Trust seeks land for public to enjoy

photo Staff photo by John Rawlston/Chattanooga Times Free Press - Rick Wood, director of the Chattanooga office of the Trust for Public Land, hopes his organization can help facilitate using former rail lines along Anderson Avenue in Highland Park as a combination walkway and linear park. The little-travelled road that runs from Holtzclaw Avenue to Ridgeside is wider than normal because of a long-closed rail line.

Anderson Avenue in Highland Park is a chance for Chattanooga to save a green corridor in the midst of the city, a local preservationist says.

Before Anderson was a city street, a railroad ran along it. It's wider than most roads, almost 80 feet across.

Rick Wood, executive director of the Trust for Public Land, says the extra width is just right for a walking and biking trail alongside the street.

"There are opportunities in urban areas to look at rail corridors," he said. "We believe the city has some opportunity."

As Chattanooga becomes more urban, available land for public use becomes more scarce, Wood said. But there still is land out there that can be turned into public usage -- walking trails, parks and natural areas, officials said.

It is just a matter of finding it, said Larry Zehnder, the city's director of Parks and Recreation.

"Every bit of undeveloped land can be turned into a public use," Zehnder said. "There are properties that have yet to be developed."

The Trust for Public Land has helped acquire property atop Stringer's Ridge and gotten conservation easements for the Riverwalk, North Chickamauga Creek Greenway and the South Chickamauga Creek Greenway.

Trust officials now are drawing up plans on how to acquire more land atop Missionary Ridge for the Chickamauga-Chattanooga National Military Park.

Zehnder said neither the city nor the Trust knows how much land could still be available because no studies have been conducted.

Wood said the Trust's first goal is to acquire land, especially along North and South Chickamauga creeks, for walking trails.

LAND PRESERVEDThe Trust for Public Land has helped preserve many undeveloped parcels around Chattanooga in recent years, including:* Saving Stringer's Ridge from development near downtown Chattanooga* Helping to draft a working proposal on saving viewsheds around Missionary Ridge* Acquiring land for North Chickamauga Greenway, South Chickamauga Greenway and the RiverwalkSource: Newspaper archives

Old railbeds could be made into walking paths, and old industrial sites can be converted into parks like Renaissance Park, he said.

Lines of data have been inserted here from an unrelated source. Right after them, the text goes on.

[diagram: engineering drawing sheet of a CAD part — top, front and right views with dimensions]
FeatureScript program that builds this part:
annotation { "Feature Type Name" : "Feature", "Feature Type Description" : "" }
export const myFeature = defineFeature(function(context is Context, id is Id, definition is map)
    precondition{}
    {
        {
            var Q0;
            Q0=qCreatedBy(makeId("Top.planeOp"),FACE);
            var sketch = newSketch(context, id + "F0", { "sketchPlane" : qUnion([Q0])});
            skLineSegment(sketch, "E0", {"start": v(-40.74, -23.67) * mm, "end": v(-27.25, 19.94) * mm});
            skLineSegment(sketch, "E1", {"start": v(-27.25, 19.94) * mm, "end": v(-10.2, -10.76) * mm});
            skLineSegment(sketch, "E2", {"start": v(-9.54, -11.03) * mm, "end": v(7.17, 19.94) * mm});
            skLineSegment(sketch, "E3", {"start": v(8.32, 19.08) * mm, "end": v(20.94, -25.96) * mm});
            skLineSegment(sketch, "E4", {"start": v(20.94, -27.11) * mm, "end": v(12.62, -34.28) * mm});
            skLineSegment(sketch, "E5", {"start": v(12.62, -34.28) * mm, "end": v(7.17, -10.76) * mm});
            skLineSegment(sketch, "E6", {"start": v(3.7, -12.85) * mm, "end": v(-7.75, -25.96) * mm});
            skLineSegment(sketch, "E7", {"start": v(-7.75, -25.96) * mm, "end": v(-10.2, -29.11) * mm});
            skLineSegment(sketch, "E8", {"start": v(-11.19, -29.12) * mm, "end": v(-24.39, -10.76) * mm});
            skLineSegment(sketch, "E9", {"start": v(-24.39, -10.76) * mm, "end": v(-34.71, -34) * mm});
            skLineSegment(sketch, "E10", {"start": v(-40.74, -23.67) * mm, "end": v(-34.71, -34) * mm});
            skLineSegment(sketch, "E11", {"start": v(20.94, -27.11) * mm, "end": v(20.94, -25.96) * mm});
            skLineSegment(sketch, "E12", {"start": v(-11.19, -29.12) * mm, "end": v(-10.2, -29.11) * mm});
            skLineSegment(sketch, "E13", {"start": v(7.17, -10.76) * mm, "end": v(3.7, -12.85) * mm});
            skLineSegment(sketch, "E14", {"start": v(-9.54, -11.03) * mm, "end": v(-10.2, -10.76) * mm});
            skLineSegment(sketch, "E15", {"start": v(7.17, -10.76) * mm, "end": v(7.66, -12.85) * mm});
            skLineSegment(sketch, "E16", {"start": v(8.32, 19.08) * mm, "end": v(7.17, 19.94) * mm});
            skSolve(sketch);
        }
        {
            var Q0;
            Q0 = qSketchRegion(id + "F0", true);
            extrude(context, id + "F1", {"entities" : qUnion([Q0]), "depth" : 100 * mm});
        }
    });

Some money from the water quality program could be used to buy land along creeks that is not suitable for development and turn it over for public use, he said.

Councilman Russell Gilbert, chairman of the City Council's Parks and Recreation Committee, said he favors making better use of existing public structures.

He said it has been a personal goal for years to connect the new Enterprise South Nature Park with South Chickamauga Creek Greenway. He says one way of doing it is to build bicycle and walking trails along city roads and sidewalks to connect the two.

"It's the most economical way," he said.

Zehnder said there are several ways to acquire land for public use. This year, his department acquired the old Hixson Middle School and is thinking of turning at least part of it into a public park.

The city's water quality program also is paying a dividend already by making some land available to the public, he said.

For instance, the city bought some often-flooded property along Hickory Valley Road a few years ago. Now the land is a practice facility for First Tee and the University of Tennessee at Chattanooga golf program, he said.